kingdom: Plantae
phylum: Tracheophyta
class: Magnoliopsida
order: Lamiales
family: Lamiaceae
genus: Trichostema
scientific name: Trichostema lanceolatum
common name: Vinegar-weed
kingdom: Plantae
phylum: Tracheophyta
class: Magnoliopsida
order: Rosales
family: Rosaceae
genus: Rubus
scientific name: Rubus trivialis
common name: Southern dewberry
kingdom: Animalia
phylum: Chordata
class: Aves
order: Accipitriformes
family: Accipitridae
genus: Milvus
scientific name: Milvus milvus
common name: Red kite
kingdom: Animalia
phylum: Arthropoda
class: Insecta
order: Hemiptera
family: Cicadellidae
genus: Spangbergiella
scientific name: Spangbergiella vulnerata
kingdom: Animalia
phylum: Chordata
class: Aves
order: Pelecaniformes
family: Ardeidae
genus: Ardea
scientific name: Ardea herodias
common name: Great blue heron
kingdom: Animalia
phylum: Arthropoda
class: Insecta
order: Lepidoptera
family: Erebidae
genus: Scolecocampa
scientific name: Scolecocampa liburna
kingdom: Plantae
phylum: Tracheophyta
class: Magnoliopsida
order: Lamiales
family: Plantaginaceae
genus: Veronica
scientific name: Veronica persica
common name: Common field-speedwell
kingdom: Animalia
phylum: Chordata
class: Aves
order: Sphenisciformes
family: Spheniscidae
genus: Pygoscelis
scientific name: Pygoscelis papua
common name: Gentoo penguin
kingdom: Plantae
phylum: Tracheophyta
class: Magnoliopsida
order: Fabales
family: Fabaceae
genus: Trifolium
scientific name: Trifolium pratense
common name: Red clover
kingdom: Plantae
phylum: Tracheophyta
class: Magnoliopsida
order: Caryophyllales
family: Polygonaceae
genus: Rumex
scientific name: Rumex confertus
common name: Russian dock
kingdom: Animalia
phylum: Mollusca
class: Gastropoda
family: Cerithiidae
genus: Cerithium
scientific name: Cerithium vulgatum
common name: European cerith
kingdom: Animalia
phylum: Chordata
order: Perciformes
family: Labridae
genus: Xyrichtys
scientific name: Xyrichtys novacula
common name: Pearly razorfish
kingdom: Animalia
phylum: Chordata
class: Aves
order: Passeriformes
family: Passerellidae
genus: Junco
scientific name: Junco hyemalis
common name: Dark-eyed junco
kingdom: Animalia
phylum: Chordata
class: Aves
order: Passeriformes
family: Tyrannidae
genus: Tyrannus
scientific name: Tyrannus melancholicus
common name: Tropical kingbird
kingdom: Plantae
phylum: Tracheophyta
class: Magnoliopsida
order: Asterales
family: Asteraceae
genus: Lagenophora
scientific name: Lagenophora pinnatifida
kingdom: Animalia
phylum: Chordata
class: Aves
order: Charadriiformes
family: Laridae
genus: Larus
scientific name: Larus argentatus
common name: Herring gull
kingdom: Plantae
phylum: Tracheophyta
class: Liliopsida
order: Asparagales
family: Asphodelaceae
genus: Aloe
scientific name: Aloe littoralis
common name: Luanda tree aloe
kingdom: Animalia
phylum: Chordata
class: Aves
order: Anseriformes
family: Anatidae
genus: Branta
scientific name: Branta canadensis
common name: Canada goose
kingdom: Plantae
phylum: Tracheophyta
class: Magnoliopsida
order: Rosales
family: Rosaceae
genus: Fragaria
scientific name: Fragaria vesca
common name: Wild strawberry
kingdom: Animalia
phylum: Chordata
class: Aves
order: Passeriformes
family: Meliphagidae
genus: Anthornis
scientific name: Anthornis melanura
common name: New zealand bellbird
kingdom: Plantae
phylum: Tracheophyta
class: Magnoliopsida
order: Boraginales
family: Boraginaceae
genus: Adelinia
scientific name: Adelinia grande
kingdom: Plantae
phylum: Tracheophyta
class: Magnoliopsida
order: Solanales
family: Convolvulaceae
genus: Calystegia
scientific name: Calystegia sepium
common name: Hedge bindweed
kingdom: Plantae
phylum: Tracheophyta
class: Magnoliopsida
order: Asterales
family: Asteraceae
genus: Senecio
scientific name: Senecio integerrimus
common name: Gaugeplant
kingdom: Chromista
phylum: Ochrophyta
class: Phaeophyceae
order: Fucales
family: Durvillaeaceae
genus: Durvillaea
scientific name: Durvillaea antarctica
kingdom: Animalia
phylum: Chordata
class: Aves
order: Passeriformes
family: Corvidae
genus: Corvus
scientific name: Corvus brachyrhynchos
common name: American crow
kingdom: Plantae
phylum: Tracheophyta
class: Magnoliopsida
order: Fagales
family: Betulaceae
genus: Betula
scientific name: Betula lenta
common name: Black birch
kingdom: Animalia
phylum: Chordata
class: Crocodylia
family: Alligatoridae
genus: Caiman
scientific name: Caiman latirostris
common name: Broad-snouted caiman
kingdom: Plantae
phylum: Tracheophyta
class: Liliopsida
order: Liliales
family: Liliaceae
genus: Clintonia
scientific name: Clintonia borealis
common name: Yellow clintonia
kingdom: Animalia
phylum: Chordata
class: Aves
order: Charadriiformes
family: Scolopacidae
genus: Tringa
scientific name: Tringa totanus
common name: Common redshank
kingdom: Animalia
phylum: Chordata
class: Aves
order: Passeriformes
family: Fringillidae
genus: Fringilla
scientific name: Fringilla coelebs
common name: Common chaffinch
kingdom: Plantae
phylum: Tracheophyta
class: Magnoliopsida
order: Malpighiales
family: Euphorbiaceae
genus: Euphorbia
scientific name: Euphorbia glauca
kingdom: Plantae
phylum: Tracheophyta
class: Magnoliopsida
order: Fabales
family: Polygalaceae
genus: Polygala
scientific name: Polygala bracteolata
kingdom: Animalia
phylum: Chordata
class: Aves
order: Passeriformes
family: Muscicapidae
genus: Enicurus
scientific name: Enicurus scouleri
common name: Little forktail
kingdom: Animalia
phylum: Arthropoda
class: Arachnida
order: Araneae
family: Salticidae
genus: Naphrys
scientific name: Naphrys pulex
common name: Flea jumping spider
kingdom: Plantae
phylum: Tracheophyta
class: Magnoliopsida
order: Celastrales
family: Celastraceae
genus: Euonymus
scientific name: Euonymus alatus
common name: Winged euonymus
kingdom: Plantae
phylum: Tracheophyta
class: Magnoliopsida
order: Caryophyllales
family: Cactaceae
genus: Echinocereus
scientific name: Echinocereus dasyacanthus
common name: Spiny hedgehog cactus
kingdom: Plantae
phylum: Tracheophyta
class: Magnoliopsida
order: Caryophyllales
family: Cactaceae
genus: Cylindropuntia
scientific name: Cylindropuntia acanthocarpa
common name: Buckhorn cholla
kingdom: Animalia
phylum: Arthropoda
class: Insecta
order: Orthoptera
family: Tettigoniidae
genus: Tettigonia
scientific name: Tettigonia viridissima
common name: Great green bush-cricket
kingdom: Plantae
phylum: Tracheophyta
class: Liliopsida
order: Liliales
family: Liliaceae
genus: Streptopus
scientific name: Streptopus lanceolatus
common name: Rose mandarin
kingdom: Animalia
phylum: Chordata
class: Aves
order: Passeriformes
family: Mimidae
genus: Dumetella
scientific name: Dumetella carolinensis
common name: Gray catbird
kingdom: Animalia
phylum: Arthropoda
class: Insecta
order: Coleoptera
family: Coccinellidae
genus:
* * *
What you need to do -
Recast the lines in all the rows above as a Markdown table with the columns Number and Line, numbering each line in order and leaving out blank lines.

In response -
| Number | Line |
|---|---|
| 1 | kingdom: Plantae |
| 2 | phylum: Tracheophyta |
| 3 | class: Magnoliopsida |
| 4 | order: Lamiales |
| 5 | family: Lamiaceae |
| 6 | genus: Trichostema |
| 7 | scientific name: Trichostema lanceolatum |
| 8 | common name: Vinegar-weed |
| 9 | kingdom: Plantae |
| 10 | phylum: Tracheophyta |
| 11 | class: Magnoliopsida |
| 12 | order: Rosales |
| 13 | family: Rosaceae |
| 14 | genus: Rubus |
| 15 | scientific name: Rubus trivialis |
| 16 | common name: Southern dewberry |
| 17 | kingdom: Animalia |
| 18 | phylum: Chordata |
| 19 | class: Aves |
| 20 | order: Accipitriformes |
| 21 | family: Accipitridae |
| 22 | genus: Milvus |
| 23 | scientific name: Milvus milvus |
| 24 | common name: Red kite |
| 25 | kingdom: Animalia |
| 26 | phylum: Arthropoda |
| 27 | class: Insecta |
| 28 | order: Hemiptera |
| 29 | family: Cicadellidae |
| 30 | genus: Spangbergiella |
| 31 | scientific name: Spangbergiella vulnerata |
| 32 | kingdom: Animalia |
| 33 | phylum: Chordata |
| 34 | class: Aves |
| 35 | order: Pelecaniformes |
| 36 | family: Ardeidae |
| 37 | genus: Ardea |
| 38 | scientific name: Ardea herodias |
| 39 | common name: Great blue heron |
| 40 | kingdom: Animalia |
| 41 | phylum: Arthropoda |
| 42 | class: Insecta |
| 43 | order: Lepidoptera |
| 44 | family: Erebidae |
| 45 | genus: Scolecocampa |
| 46 | scientific name: Scolecocampa liburna |
| 47 | kingdom: Plantae |
| 48 | phylum: Tracheophyta |
| 49 | class: Magnoliopsida |
| 50 | order: Lamiales |
| 51 | family: Plantaginaceae |
| 52 | genus: Veronica |
| 53 | scientific name: Veronica persica |
| 54 | common name: Common field-speedwell |
| 55 | kingdom: Animalia |
| 56 | phylum: Chordata |
| 57 | class: Aves |
| 58 | order: Sphenisciformes |
| 59 | family: Spheniscidae |
| 60 | genus: Pygoscelis |
| 61 | scientific name: Pygoscelis papua |
| 62 | common name: Gentoo penguin |
| 63 | kingdom: Plantae |
| 64 | phylum: Tracheophyta |
| 65 | class: Magnoliopsida |
| 66 | order: Fabales |
| 67 | family: Fabaceae |
| 68 | genus: Trifolium |
| 69 | scientific name: Trifolium pratense |
| 70 | common name: Red clover |
| 71 | kingdom: Plantae |
| 72 | phylum: Tracheophyta |
| 73 | class: Magnoliopsida |
| 74 | order: Caryophyllales |
| 75 | family: Polygonaceae |
| 76 | genus: Rumex |
| 77 | scientific name: Rumex confertus |
| 78 | common name: Russian dock |
| 79 | kingdom: Animalia |
| 80 | phylum: Mollusca |
| 81 | class: Gastropoda |
| 82 | family: Cerithiidae |
| 83 | genus: Cerithium |
| 84 | scientific name: Cerithium vulgatum |
| 85 | common name: European cerith |
| 86 | kingdom: Animalia |
| 87 | phylum: Chordata |
| 88 | order: Perciformes |
| 89 | family: Labridae |
| 90 | genus: Xyrichtys |
| 91 | scientific name: Xyrichtys novacula |
| 92 | common name: Pearly razorfish |
| 93 | kingdom: Animalia |
| 94 | phylum: Chordata |
| 95 | class: Aves |
| 96 | order: Passeriformes |
| 97 | family: Passerellidae |
| 98 | genus: Junco |
| 99 | scientific name: Junco hyemalis |
| 100 | common name: Dark-eyed junco |
| 101 | kingdom: Animalia |
| 102 | phylum: Chordata |
| 103 | class: Aves |
| 104 | order: Passeriformes |
| 105 | family: Tyrannidae |
| 106 | genus: Tyrannus |
| 107 | scientific name: Tyrannus melancholicus |
| 108 | common name: Tropical kingbird |
| 109 | kingdom: Plantae |
| 110 | phylum: Tracheophyta |
| 111 | class: Magnoliopsida |
| 112 | order: Asterales |
| 113 | family: Asteraceae |
| 114 | genus: Lagenophora |
| 115 | scientific name: Lagenophora pinnatifida |
| 116 | kingdom: Animalia |
| 117 | phylum: Chordata |
| 118 | class: Aves |
| 119 | order: Charadriiformes |
| 120 | family: Laridae |
| 121 | genus: Larus |
| 122 | scientific name: Larus argentatus |
| 123 | common name: Herring gull |
| 124 | kingdom: Plantae |
| 125 | phylum: Tracheophyta |
| 126 | class: Liliopsida |
| 127 | order: Asparagales |
| 128 | family: Asphodelaceae |
| 129 | genus: Aloe |
| 130 | scientific name: Aloe littoralis |
| 131 | common name: Luanda tree aloe |
| 132 | kingdom: Animalia |
| 133 | phylum: Chordata |
| 134 | class: Aves |
| 135 | order: Anseriformes |
| 136 | family: Anatidae |
| 137 | genus: Branta |
| 138 | scientific name: Branta canadensis |
| 139 | common name: Canada goose |
| 140 | kingdom: Plantae |
| 141 | phylum: Tracheophyta |
| 142 | class: Magnoliopsida |
| 143 | order: Rosales |
| 144 | family: Rosaceae |
| 145 | genus: Fragaria |
| 146 | scientific name: Fragaria vesca |
| 147 | common name: Wild strawberry |
| 148 | kingdom: Animalia |
| 149 | phylum: Chordata |
| 150 | class: Aves |
| 151 | order: Passeriformes |
| 152 | family: Meliphagidae |
| 153 | genus: Anthornis |
| 154 | scientific name: Anthornis melanura |
| 155 | common name: New zealand bellbird |
| 156 | kingdom: Plantae |
| 157 | phylum: Tracheophyta |
| 158 | class: Magnoliopsida |
| 159 | order: Boraginales |
| 160 | family: Boraginaceae |
| 161 | genus: Adelinia |
| 162 | scientific name: Adelinia grande |
| 163 | kingdom: Plantae |
| 164 | phylum: Tracheophyta |
| 165 | class: Magnoliopsida |
| 166 | order: Solanales |
| 167 | family: Convolvulaceae |
| 168 | genus: Calystegia |
| 169 | scientific name: Calystegia sepium |
| 170 | common name: Hedge bindweed |
| 171 | kingdom: Plantae |
| 172 | phylum: Tracheophyta |
| 173 | class: Magnoliopsida |
| 174 | order: Asterales |
| 175 | family: Asteraceae |
| 176 | genus: Senecio |
| 177 | scientific name: Senecio integerrimus |
| 178 | common name: Gaugeplant |
| 179 | kingdom: Chromista |
| 180 | phylum: Ochrophyta |
| 181 | class: Phaeophyceae |
| 182 | order: Fucales |
| 183 | family: Durvillaeaceae |
| 184 | genus: Durvillaea |
| 185 | scientific name: Durvillaea antarctica |
| 186 | kingdom: Animalia |
| 187 | phylum: Chordata |
| 188 | class: Aves |
| 189 | order: Passeriformes |
| 190 | family: Corvidae |
| 191 | genus: Corvus |
| 192 | scientific name: Corvus brachyrhynchos |
| 193 | common name: American crow |
| 194 | kingdom: Plantae |
| 195 | phylum: Tracheophyta |
| 196 | class: Magnoliopsida |
| 197 | order: Fagales |
| 198 | family: Betulaceae |
| 199 | genus: Betula |
| 200 | scientific name: Betula lenta |
| 201 | common name: Black birch |
| 202 | kingdom: Animalia |
| 203 | phylum: Chordata |
| 204 | class: Crocodylia |
| 205 | family: Alligatoridae |
| 206 | genus: Caiman |
| 207 | scientific name: Caiman latirostris |
| 208 | common name: Broad-snouted caiman |
| 209 | kingdom: Plantae |
| 210 | phylum: Tracheophyta |
| 211 | class: Liliopsida |
| 212 | order: Liliales |
| 213 | family: Liliaceae |
| 214 | genus: Clintonia |
| 215 | scientific name: Clintonia borealis |
| 216 | common name: Yellow clintonia |
| 217 | kingdom: Animalia |
| 218 | phylum: Chordata |
| 219 | class: Aves |
| 220 | order: Charadriiformes |
| 221 | family: Scolopacidae |
| 222 | genus: Tringa |
| 223 | scientific name: Tringa totanus |
| 224 | common name: Common redshank |
| 225 | kingdom: Animalia |
| 226 | phylum: Chordata |
| 227 | class: Aves |
| 228 | order: Passeriformes |
| 229 | family: Fringillidae |
| 230 | genus: Fringilla |
| 231 | scientific name: Fringilla coelebs |
| 232 | common name: Common chaffinch |
| 233 | kingdom: Plantae |
| 234 | phylum: Tracheophyta |
| 235 | class: Magnoliopsida |
| 236 | order: Malpighiales |
| 237 | family: Euphorbiaceae |
| 238 | genus: Euphorbia |
| 239 | scientific name: Euphorbia glauca |
| 240 | kingdom: Plantae |
| 241 | phylum: Tracheophyta |
| 242 | class: Magnoliopsida |
| 243 | order: Fabales |
| 244 | family: Polygalaceae |
| 245 | genus: Polygala |
| 246 | scientific name: Polygala bracteolata |
| 247 | kingdom: Animalia |
| 248 | phylum: Chordata |
| 249 | class: Aves |
| 250 | order: Passeriformes |
| 251 | family: Muscicapidae |
| 252 | genus: Enicurus |
| 253 | scientific name: Enicurus scouleri |
| 254 | common name: Little forktail |
| 255 | kingdom: Animalia |
| 256 | phylum: Arthropoda |
| 257 | class: Arachnida |
| 258 | order: Araneae |
| 259 | family: Salticidae |
| 260 | genus: Naphrys |
| 261 | scientific name: Naphrys pulex |
| 262 | common name: Flea jumping spider |
| 263 | kingdom: Plantae |
| 264 | phylum: Tracheophyta |
| 265 | class: Magnoliopsida |
| 266 | order: Celastrales |
| 267 | family: Celastraceae |
| 268 | genus: Euonymus |
| 269 | scientific name: Euonymus alatus |
| 270 | common name: Winged euonymus |
| 271 | kingdom: Plantae |
| 272 | phylum: Tracheophyta |
| 273 | class: Magnoliopsida |
| 274 | order: Caryophyllales |
| 275 | family: Cactaceae |
| 276 | genus: Echinocereus |
| 277 | scientific name: Echinocereus dasyacanthus |
| 278 | common name: Spiny hedgehog cactus |
| 279 | kingdom: Plantae |
| 280 | phylum: Tracheophyta |
| 281 | class: Magnoliopsida |
| 282 | order: Caryophyllales |
| 283 | family: Cactaceae |
| 284 | genus: Cylindropuntia |
| 285 | scientific name: Cylindropuntia acanthocarpa |
| 286 | common name: Buckhorn cholla |
| 287 | kingdom: Animalia |
| 288 | phylum: Arthropoda |
| 289 | class: Insecta |
| 290 | order: Orthoptera |
| 291 | family: Tettigoniidae |
| 292 | genus: Tettigonia |
| 293 | scientific name: Tettigonia viridissima |
| 294 | common name: Great green bush-cricket |
| 295 | kingdom: Plantae |
| 296 | phylum: Tracheophyta |
| 297 | class: Liliopsida |
| 298 | order: Liliales |
| 299 | family: Liliaceae |
| 300 | genus: Streptopus |
| 301 | scientific name: Streptopus lanceolatus |
| 302 | common name: Rose mandarin |
| 303 | kingdom: Animalia |
| 304 | phylum: Chordata |
| 305 | class: Aves |
| 306 | order: Passeriformes |
| 307 | family: Mimidae |
| 308 | genus: Dumetella |
| 309 | scientific name: Dumetella carolinensis |
| 310 | common name: Gray catbird |
| 311 | kingdom: Animalia |
| 312 | phylum: Arthropoda |
| 313 | class: Insecta |
| 314 | order: Coleoptera |
| 315 | family: Coccinellidae |
| 316 | genus: |